{x}
blog image

Find Median Given Frequency of Numbers

Solution Explanation: Find Median Given Frequency of Numbers

This problem requires calculating the median from a table where numbers and their frequencies are stored. We can't directly compute the median from the aggregated data; we need to "decompress" the table first, expanding each number according to its frequency. The efficient solution uses window functions in SQL to avoid explicit decompression.

Approach

The core idea is to leverage SQL's window functions to efficiently find the median without explicitly constructing the decompressed list of numbers. Here's a breakdown of the steps:

  1. Calculate Cumulative Frequencies: We use the SUM() OVER (ORDER BY num ASC) function to compute the cumulative frequency from the smallest number upwards (rk1). Similarly, SUM() OVER (ORDER BY num DESC) calculates cumulative frequency from the largest number downwards (rk2). The SUM() OVER() calculates the total sum of frequencies (s).

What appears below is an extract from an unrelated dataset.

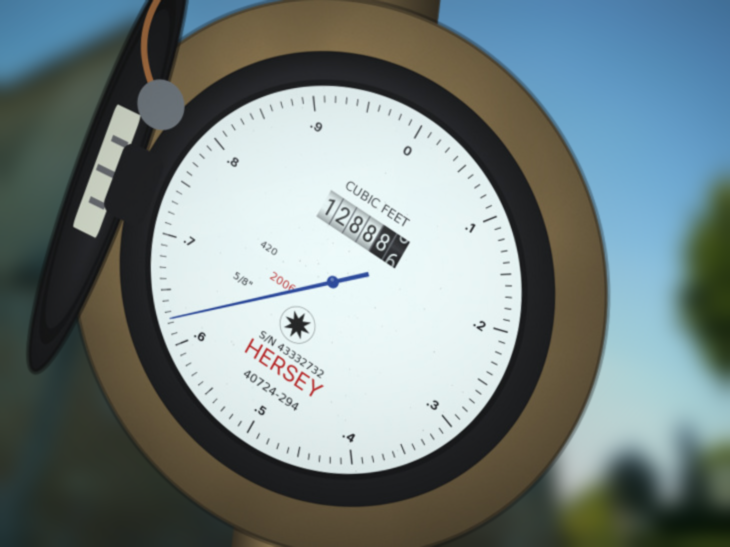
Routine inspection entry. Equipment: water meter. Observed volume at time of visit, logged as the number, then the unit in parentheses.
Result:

  2. Identify Median Candidates: The median is the middle value (or average of two middle values) in a sorted dataset. If the total number of elements (s) is even, the median is the average of the two middle values. We find the rows where the cumulative frequencies from both ends (rk1 and rk2) are greater than or equal to half of the total count (s/2). This efficiently identifies the median(s) without explicitly creating the entire decompressed array.

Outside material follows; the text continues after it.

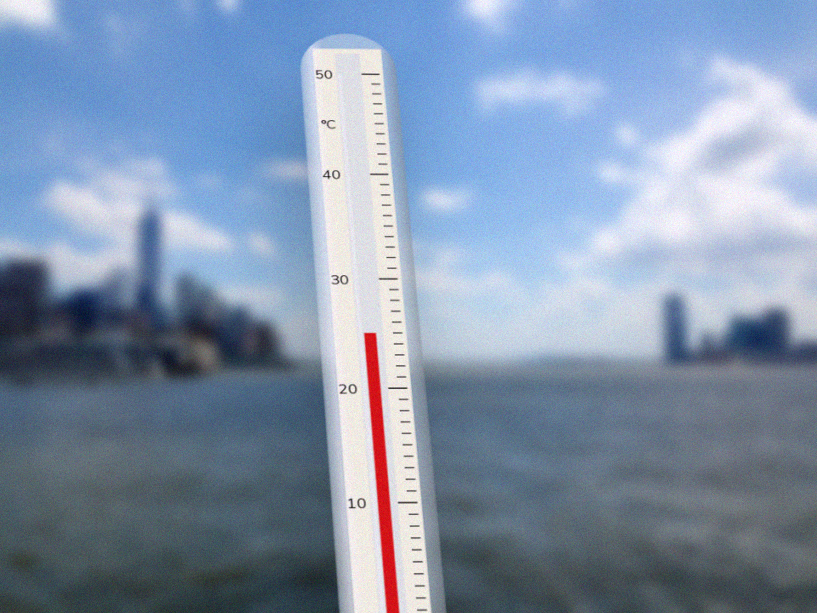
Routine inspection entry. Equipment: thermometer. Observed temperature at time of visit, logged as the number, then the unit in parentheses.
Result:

  3. Calculate Median: Finally, we use AVG(num) to compute the average of the identified number(s). ROUND(AVG(num), 1) rounds the result to one decimal place, as required.

MySQL Code Explained

WITH
    t AS (
        SELECT
            *,
            SUM(frequency) OVER (ORDER BY num ASC) AS rk1,
            SUM(frequency) OVER (ORDER BY num DESC) AS rk2,
            SUM(frequency) OVER () AS s
        FROM Numbers
    )
SELECT
    ROUND(AVG(num), 1) AS median
FROM t
WHERE rk1 >= s / 2 AND rk2 >= s / 2;
  • WITH t AS (...): This defines a common table expression (CTE) named t. CTEs help organize complex queries by breaking them down into smaller, manageable parts.
  • *SELECT , ... FROM Numbers: This selects all columns from the Numbers table and calculates the cumulative sums.
  • SUM(frequency) OVER (ORDER BY num ASC) AS rk1: This is the cumulative sum of frequencies ordered ascendingly.
  • SUM(frequency) OVER (ORDER BY num DESC) AS rk2: This is the cumulative sum of frequencies ordered descendingly.
  • SUM(frequency) OVER () AS s: This calculates the total sum of all frequencies.
  • SELECT ROUND(AVG(num), 1) AS median FROM t WHERE rk1 >= s / 2 AND rk2 >= s / 2: This selects the average of the num column where both rk1 and rk2 are greater than or equal to half the total sum, effectively finding the median. The result is rounded to one decimal place.

Time Complexity Analysis

The time complexity of this SQL query is dominated by the window function calculations. Window functions typically have a time complexity of O(N log N) in the worst case (due to sorting), where N is the number of rows in the Numbers table. However, database optimizers may use more efficient algorithms, potentially reducing the complexity in practice. The subsequent filtering and averaging steps have a linear time complexity, O(N). Therefore, the overall time complexity is effectively O(N log N).

Space Complexity Analysis

The space complexity depends on the size of the intermediate CTE (t), which is proportional to the number of rows in the input table. Hence, the space complexity is O(N).